### TEXTAUSZUG

# # # # # # #

Der Herdentrieb: Psychologische Erkenntnisse für ein überzeugenderes Webdesign (Teil 3)

Dame sitzt vor Farbmustern und betrachtet einen Online Shop

Menschen orientieren sich stets an dem, was andere tun. Sie kennen vielleicht eine dieser Studien, in denen ein paar Leute (die eingeweiht sind) mitten in der Einkaufspassage nach oben gucken und sich schnell immer mehr Passanten dazugesellen und ebenfalls nach oben schauen. Oder im Konzert: Einer fängt an zu klatschen und ganz schnell klatschen auch die anderen. Häufig wissen diese Personen dabei gar nicht, warum sie eigentlich nach oben gucken oder anfangen zu klatschen.

# # # # # # #

### DATENÜBERSICHT
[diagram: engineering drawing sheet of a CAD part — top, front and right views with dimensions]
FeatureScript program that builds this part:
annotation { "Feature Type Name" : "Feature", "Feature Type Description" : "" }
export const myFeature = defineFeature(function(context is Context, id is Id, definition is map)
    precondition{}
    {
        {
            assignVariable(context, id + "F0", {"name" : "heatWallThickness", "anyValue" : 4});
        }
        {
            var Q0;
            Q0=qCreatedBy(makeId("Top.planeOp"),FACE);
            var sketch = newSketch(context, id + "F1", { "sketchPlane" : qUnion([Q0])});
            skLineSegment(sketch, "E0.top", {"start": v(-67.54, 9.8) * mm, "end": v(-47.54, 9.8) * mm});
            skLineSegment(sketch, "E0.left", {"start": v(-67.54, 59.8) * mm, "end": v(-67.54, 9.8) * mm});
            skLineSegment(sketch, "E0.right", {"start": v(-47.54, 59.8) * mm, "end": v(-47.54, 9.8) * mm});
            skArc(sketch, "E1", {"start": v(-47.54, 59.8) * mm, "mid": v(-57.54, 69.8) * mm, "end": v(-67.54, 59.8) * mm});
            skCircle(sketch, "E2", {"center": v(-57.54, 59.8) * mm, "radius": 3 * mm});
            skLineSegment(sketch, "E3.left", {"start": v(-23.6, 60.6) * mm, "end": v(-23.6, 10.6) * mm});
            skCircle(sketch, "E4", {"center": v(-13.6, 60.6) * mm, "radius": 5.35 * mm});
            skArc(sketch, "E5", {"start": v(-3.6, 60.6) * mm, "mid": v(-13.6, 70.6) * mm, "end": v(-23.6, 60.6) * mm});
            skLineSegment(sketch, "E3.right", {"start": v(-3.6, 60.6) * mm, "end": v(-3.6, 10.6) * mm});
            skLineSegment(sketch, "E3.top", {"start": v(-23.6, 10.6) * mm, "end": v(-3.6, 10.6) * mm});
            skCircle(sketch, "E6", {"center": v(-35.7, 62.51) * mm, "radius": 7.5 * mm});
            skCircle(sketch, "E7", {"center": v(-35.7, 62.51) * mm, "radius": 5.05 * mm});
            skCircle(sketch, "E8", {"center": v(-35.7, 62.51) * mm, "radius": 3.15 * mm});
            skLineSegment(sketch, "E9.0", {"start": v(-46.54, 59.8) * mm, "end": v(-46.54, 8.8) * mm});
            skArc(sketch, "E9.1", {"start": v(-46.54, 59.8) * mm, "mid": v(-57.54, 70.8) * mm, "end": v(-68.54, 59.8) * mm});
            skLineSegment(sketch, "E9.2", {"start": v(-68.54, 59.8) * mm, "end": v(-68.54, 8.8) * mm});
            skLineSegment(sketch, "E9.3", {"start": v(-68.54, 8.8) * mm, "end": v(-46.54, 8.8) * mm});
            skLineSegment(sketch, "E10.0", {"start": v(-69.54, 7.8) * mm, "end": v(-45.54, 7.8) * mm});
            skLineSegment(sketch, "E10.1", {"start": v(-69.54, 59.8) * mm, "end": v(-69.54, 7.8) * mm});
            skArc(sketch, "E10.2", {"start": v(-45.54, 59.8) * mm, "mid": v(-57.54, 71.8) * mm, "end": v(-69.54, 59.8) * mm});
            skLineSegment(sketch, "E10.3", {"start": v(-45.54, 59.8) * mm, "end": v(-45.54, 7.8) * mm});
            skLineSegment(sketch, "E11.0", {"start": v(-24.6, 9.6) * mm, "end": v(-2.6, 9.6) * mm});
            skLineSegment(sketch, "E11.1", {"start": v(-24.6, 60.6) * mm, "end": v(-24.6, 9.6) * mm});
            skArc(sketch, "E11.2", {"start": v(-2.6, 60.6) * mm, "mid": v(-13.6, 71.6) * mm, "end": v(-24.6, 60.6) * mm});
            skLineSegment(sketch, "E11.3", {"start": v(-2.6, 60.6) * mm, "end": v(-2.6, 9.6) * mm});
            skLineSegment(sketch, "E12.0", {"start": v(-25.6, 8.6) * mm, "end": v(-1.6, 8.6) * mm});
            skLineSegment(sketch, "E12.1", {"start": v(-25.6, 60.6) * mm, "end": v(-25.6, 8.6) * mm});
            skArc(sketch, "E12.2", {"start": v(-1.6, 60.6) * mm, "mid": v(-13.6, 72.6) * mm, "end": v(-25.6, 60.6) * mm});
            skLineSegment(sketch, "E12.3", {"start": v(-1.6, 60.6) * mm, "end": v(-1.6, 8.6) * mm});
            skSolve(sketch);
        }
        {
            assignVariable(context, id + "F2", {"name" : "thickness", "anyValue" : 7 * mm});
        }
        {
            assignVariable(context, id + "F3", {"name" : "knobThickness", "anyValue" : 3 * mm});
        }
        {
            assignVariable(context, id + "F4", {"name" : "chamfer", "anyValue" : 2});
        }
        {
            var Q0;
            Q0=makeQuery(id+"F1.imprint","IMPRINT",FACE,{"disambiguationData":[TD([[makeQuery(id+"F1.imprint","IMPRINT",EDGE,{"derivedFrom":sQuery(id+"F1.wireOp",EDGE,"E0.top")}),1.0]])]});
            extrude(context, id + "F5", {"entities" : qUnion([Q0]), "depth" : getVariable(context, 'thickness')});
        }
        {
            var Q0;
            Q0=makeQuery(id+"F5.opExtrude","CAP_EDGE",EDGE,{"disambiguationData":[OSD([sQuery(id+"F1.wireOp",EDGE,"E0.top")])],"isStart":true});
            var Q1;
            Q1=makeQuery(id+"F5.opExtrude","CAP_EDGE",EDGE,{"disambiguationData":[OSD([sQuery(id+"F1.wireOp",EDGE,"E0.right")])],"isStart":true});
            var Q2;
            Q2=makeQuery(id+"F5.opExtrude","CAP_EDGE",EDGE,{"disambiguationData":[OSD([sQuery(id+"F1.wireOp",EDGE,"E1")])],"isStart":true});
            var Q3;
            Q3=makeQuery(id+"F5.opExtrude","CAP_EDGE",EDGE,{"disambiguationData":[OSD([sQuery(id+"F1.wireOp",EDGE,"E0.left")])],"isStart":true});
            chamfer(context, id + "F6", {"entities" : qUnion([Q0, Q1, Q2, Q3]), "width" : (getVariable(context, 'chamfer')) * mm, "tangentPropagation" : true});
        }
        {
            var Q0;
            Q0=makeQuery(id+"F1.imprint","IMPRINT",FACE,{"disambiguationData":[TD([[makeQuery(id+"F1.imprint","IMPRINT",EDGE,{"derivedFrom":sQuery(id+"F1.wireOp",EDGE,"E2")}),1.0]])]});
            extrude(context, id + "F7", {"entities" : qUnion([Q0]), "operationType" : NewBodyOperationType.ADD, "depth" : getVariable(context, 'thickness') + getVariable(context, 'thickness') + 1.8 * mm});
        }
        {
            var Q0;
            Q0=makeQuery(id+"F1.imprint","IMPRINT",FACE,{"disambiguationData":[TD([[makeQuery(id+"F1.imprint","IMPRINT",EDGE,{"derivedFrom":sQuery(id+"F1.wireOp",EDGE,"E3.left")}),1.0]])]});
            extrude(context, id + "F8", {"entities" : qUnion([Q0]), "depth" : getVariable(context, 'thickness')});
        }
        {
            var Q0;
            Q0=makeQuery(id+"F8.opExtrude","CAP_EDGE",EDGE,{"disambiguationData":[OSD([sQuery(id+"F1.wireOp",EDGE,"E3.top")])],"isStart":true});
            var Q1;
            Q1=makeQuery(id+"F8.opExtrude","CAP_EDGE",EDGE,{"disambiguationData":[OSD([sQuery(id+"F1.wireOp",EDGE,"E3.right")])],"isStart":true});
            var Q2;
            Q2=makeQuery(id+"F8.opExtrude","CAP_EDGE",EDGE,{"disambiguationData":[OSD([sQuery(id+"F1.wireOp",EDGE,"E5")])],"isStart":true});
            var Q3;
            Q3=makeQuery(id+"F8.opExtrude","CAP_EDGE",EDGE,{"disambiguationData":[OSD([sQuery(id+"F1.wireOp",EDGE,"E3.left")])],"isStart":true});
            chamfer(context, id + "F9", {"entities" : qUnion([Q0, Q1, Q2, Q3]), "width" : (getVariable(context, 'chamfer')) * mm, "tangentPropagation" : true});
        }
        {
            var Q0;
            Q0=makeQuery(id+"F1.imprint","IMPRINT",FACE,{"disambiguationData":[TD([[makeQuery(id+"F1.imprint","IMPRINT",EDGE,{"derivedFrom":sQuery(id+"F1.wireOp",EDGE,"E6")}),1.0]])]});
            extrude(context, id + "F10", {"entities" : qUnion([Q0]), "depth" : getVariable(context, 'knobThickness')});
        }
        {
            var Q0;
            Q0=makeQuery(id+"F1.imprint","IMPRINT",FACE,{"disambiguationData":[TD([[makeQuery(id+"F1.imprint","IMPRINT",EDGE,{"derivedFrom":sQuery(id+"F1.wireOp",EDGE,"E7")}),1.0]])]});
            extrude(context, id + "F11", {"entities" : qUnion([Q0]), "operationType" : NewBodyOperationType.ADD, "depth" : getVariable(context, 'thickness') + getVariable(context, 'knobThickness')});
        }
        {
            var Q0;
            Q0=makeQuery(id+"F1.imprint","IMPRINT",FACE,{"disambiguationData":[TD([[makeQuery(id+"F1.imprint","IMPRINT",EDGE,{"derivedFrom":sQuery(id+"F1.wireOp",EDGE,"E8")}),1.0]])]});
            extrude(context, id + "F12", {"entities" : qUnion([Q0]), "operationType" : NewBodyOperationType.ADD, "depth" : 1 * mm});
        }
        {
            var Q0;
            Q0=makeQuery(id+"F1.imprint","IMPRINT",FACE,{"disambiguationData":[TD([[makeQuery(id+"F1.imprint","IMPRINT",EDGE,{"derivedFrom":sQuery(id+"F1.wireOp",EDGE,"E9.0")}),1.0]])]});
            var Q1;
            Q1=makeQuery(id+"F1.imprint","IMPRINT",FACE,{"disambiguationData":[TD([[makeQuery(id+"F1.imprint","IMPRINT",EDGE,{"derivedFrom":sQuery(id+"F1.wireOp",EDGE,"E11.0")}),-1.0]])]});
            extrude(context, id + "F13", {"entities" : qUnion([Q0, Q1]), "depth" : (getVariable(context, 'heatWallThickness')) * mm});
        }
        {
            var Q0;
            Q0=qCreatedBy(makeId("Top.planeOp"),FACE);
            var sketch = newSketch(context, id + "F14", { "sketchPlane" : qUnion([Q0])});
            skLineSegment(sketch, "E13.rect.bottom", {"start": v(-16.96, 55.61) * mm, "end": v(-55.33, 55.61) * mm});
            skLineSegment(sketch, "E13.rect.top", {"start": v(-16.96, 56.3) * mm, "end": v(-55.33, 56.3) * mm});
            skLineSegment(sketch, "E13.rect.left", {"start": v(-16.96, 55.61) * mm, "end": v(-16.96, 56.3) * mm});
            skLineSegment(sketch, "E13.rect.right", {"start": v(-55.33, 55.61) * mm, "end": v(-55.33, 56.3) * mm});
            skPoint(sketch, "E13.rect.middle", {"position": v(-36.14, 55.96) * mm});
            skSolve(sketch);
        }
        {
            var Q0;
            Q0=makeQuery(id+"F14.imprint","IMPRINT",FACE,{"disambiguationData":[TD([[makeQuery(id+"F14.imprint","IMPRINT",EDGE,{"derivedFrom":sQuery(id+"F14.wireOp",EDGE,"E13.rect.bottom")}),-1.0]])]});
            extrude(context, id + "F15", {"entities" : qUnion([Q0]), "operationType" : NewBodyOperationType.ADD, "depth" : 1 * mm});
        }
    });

# # # # # # #

### AUFGABENSTELLUNG
Was geschieht laut dem Textauszug zum Herdentrieb im Konzert, wenn einer anfängt zu klatschen?

### LÖSUNG
Ganz schnell klatschen auch die anderen.